Evaluation

This page summarizes the performance of multi-tensor-copier compared to standard PyTorch .to() calls when copying training meta-data from CPU to GPU.

Setup

The benchmark uses the same data structure as the example: per-sample meta-data from a multi-camera 3D object detection pipeline, containing variable-size bounding boxes, class IDs, active flags, depths, and projection matrices for 6 cameras, plus ground truth 3D bounding boxes with associated attributes.
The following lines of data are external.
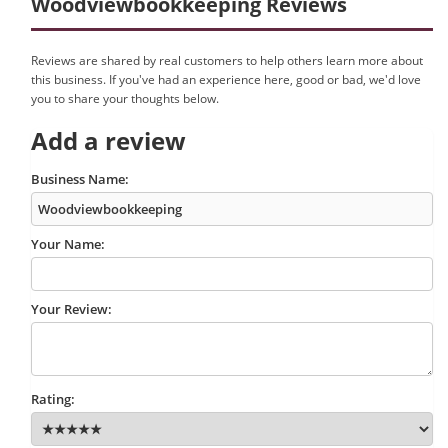
Woodviewbookkeeping Reviews
Reviews are shared by real customers to help others learn more about
this business. If you've had an experience here, good or bad, we'd love
you to share your thoughts below.
Add a review
Business Name:
Your Name:
Your Review:
Rating:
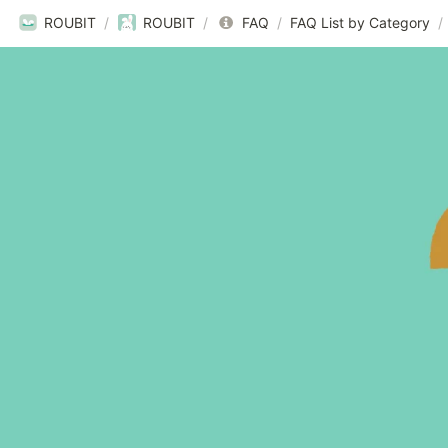
ROUBIT
/
ROUBIT
/
FAQ
/
FAQ List by Category
/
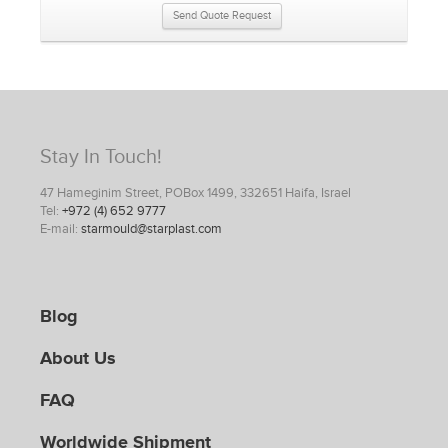
Send Quote Request
Stay In Touch!
47 Hameginim Street, POBox 1499, 332651 Haifa, Israel
Tel:
+972 (4) 652 9777
E-mail:
starmould@starplast.com
Blog
About Us
FAQ
Worldwide Shipment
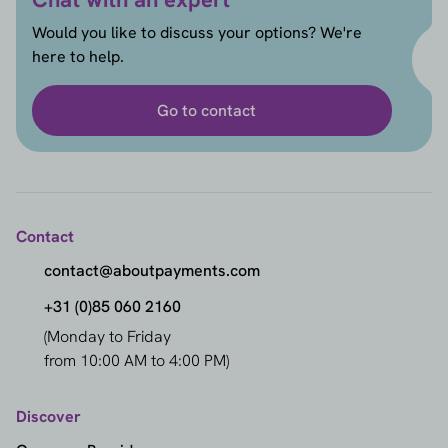
Would you like to discuss your options? We're
here to help.
Go to contact
Contact
contact@aboutpayments.com
+31 (0)85 060 2160
(Monday to Friday
from 10:00 AM to 4:00 PM)
Discover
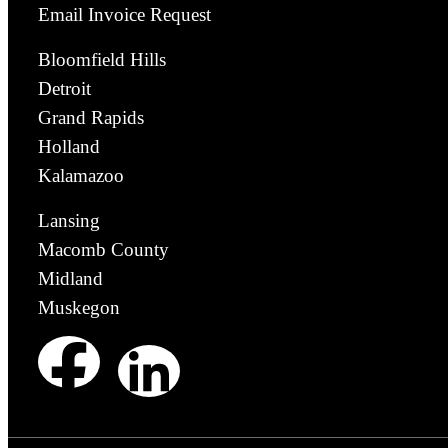
Email Invoice Request
Bloomfield Hills
Detroit
Grand Rapids
Holland
Kalamazoo
Lansing
Macomb County
Midland
Muskegon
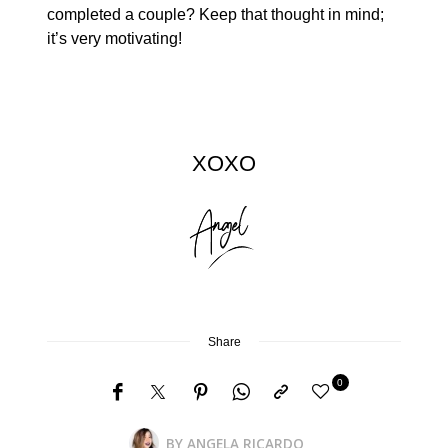
completed a couple? Keep that thought in mind;
it’s very motivating!
XOXO
Share
0
BY
ANGELA RICARDO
See the example for the full data structure description.

Benchmark Configuration
Parameter	Value
Batch size	16 samples
Total tensors per batch	528
Total transfer size per batch	~150 KB
Runs	10
Warmup iterations (per run)	100
Measured iterations (per run)	1000

Two baselines are compared against multi-tensor-copier:

``.to()`` hardcoded – per-tensor .to(device) calls with the data structure known at development time (representative of a manual implementation in a training pipeline).
``.to()`` generic – a recursive traversal that copies all tensors in an arbitrary nested structure using .to(device), with isinstance checks and dictionary key iteration at each level.

Note

The evaluation measures only the copy time itself, without any concurrent work. In practice, multi_tensor_copier allows overlapping the copy with other computation (see the example), which can hide some of the latency. The speedups reported here therefore reflect the improvement in raw copy throughput, not necessarily the full potential benefit in an end-to-end training loop.

Hardware

System Configuration
GPU	CPU
NVIDIA RTX 5000 Ada Generation	AMD Ryzen 9 7950X 16-Core Processor

Results

Runtime and Speedup (mean +/- std over 10 runs)
Method	Runtime [ms]	Speedup
`.to()` hardcoded	3.035 +/- 0.006	(baseline)
`.to()` generic	3.172 +/- 0.006	(baseline)
`multi_tensor_copier`	0.375 +/- 0.008	8.10x +/- 0.16 vs hardcoded, 8.47x +/- 0.16 vs generic

The multi-tensor-copier package achieves a speedup of approximately 8x over both baselines. The generic traversal baseline is slightly slower than the hardcoded baseline due to Python overhead from isinstance checks and dictionary key iteration, but the difference is small compared to the overall runtime.

Note

In this example the absolute copy time of the baseline (~3 ms with .to()) is moderate. As the complexity of the meta-data grows (e.g. with additional variable-length annotations such as lane geometry with multiple lanes per sample that cannot be combined into single tensors), the number of tensors and thus the overall transfer overhead increases, leading to larger optimization potential. Similarly, larger batch sizes multiply the number of tensors proportionally.